Par la voix de son secrétaire provincial, Kakule Kombi Samuel, le syndicat demande au Gouvernement congolais de libérer en urgence les fonds prévus dans le budget déjà soumis par les Inspecteurs provinciaux principaux (IPP), ainsi que d’apurer la dette de 51 % restant due aux intervenants des épreuves certificatives de l’année précédente.
« Nous demandons au Président de la République de s’impliquer personnellement afin que les évaluations soient financées en urgence, conformément au projet déjà présenté. Les inspecteurs travaillent dans des conditions difficiles, parfois dans des zones reculées et insécurisées, nécessitant d’importants moyens logistiques. Personne ne peut accepter de travailler sans moyens », a déclaré Kakule Kombi Samuel.
Le SYNIECO exige également le paiement, avant le 27 avril 2026, des frais de participation des candidats aux différentes épreuves nationales.
Selon le syndicat, ces revendications font suite aux engagements non tenus par le Gouvernement lors de la session précédente. Il affirme que seuls 49 % des fonds avaient été décaissés, laissant une dette de 51 % dont certains intervenants n’ont toujours pas été payés à ce jour.
Face à cette situation, les inspecteurs préviennent qu’ils pourraient ne pas prendre part aux prochaines échéances nationales si leurs préoccupations ne sont pas prises en compte.

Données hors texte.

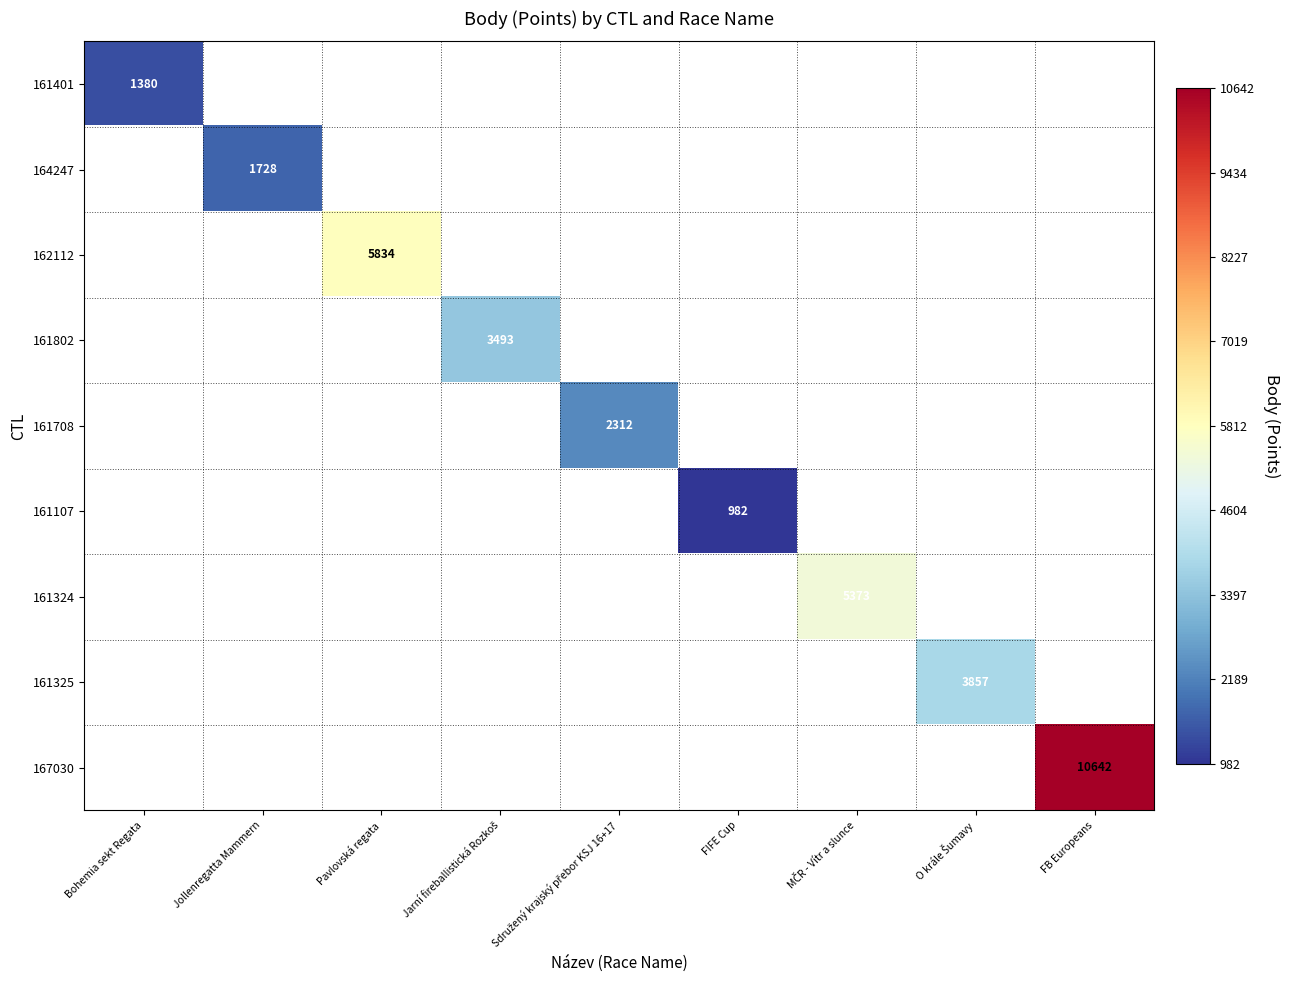

The value of 161401 at Bohemia sekt Regata is 2152. True or false?

False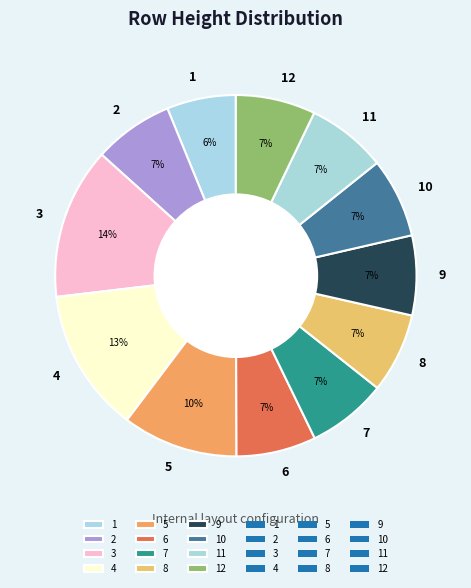

How many slices are in this pie chart?

12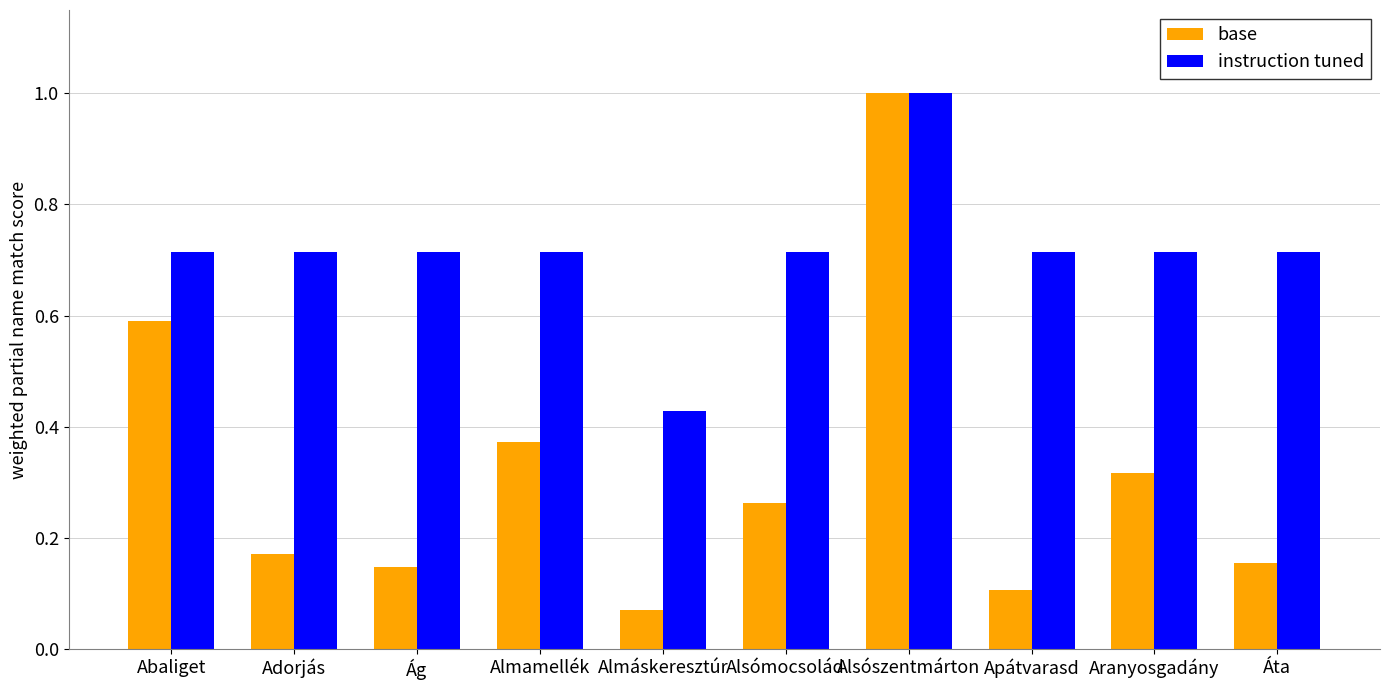

At Aranyosgadány, list the series in order from largest to smallest.

instruction tuned, base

Ils annoncent, par ailleurs, une réunion d’évaluation le 27 avril prochain. En cas d’absence de réponse du Gouvernement, une marche pacifique de protestation sera organisée à Butembo, avec dépôt d’un mémorandum à la mairie.
Malgré ces tensions, le SYNIECO a salué les efforts de l’État dans la prise en charge des épreuves certificatives, notamment le Test national de sélection, d’orientation scolaire et professionnelle (TENASOSP), l’Examen national de fin d’études primaires (ENAFEP) ainsi que l’Examen d’État, dont la hors session est prévue à partir du 4 mai 2026.
Parallèlement, l’incertitude persiste quant à la reprise effective des cours dans les écoles primaires publiques de Butembo et Beni, en dépit des appels lancés par les autorités éducatives et l’intersyndicale.